我々は、発育形質に差がある比内鶏2系統を交配し作出したF2家系の量的形質遺伝子座(QTL)解析を行い、第1番および第4番染色体に体重と平均日増体重の有意なQTLを見出した(Rikimaruら, AJAS, 2011)。これまでに第4番染色体の候補遺伝子として、コレシストキニンA受容体遺伝子(CCKAR)を同定し、同ハプロタイプと発育形質との関連性について報告した(Rikimaruら, MBR, 2011)。今回は、第1番染色体に見出された候補遺伝子と発育形質との関連性について報告する。

方法

ADL0198 (chr 1: 171.7 Mb)-ABR0287 (chr 1: 173.4 Mb)間のQTLピーク位置と、ニワトリゲノムのドラフトシーケンスを対比し、比内鶏の発育形質に関する候補遺伝子として、モチリン受容体遺伝子(以下、MLNR)を同定した。

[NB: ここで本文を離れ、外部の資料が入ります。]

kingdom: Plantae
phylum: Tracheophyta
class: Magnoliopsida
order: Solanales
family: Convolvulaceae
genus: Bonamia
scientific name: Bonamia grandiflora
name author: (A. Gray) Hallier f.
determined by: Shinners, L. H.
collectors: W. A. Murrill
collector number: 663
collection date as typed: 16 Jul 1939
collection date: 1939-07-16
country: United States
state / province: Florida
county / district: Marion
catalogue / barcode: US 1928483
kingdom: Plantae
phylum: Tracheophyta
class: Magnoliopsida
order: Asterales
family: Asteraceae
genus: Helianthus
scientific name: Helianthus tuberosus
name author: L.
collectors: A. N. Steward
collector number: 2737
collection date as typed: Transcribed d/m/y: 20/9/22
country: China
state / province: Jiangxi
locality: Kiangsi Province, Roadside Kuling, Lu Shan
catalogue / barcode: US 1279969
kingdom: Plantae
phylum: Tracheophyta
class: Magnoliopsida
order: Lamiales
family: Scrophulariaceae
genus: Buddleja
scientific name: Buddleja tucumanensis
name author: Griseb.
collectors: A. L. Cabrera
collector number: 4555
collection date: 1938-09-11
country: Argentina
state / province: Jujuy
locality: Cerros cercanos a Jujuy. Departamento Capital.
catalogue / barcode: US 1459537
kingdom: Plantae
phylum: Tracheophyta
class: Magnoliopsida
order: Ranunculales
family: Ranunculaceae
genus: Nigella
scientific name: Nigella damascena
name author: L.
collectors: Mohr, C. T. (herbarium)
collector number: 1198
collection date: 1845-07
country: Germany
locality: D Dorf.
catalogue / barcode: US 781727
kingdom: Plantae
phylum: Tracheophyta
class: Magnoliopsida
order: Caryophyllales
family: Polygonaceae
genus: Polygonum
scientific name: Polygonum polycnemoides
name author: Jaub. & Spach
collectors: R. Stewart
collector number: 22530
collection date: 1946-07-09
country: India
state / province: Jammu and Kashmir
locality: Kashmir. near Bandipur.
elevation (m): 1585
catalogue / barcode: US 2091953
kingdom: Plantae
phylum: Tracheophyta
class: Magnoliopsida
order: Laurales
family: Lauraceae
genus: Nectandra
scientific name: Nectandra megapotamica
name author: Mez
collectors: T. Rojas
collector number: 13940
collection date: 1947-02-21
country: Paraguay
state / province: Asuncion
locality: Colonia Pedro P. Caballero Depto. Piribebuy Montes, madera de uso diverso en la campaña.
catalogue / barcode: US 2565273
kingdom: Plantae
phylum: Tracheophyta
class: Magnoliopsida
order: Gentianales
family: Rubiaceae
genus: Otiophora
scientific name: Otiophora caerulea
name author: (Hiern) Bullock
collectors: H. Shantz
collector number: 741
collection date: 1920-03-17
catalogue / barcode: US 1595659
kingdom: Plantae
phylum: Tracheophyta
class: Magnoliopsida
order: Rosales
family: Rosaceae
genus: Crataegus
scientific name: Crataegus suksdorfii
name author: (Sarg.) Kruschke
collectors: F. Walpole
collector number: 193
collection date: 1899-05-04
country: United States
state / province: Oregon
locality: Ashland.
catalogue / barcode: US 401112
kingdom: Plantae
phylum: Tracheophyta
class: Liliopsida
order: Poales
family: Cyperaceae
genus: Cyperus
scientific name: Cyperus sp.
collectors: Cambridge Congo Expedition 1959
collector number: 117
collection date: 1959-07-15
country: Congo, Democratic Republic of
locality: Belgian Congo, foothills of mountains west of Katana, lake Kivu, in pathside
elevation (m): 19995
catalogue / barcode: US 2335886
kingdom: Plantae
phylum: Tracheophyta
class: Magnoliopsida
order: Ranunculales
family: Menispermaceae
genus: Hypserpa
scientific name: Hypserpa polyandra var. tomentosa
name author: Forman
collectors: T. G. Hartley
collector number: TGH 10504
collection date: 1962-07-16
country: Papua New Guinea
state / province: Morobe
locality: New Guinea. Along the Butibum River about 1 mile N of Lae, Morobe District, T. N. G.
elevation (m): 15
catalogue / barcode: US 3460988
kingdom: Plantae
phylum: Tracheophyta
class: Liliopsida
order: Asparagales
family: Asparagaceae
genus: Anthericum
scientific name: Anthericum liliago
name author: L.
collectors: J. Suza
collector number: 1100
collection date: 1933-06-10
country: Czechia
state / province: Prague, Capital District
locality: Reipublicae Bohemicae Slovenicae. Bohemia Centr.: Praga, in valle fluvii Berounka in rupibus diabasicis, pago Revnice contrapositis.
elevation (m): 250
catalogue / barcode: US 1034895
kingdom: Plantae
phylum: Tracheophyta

F2家系のP世代全個体を対象として、MLNRの全2つのエクソンを含む領域の塩基配列をPCRダイレクトシーケンス法によって決定し、MLNRのハプロタイプを同定した。ミスマッチ増幅変異アッセイ(mismatch amplification mutation assay)法によって、F2個体のMLNRのディプロタイプを識別した。F2個体の発育形質(0、4、10、14週齢体重および各週齢間の平均日増体重)とディプロタイプのデータから、MLNRの各ハプロタイプが持つ発育形質に対する効果を、Qxpakソフトウェア(Aryaら, 2004)を用いて推定した。

結果

F2の雌集団において、10週齢および14週齢体重、4-10週、10-14週の平均日増体重において、3つのハプロタイプの効果に有意差が認められた。一方、F2の雄集団においては、いずれの形質でも有意差が認められなかった。以上の結果から、MLNRのハプロタイプの効果には明らかに性差があり、MLNRのハプロタイプは、比内鶏雌の発育形質改良のための選抜指標として利用可能であることが示唆された。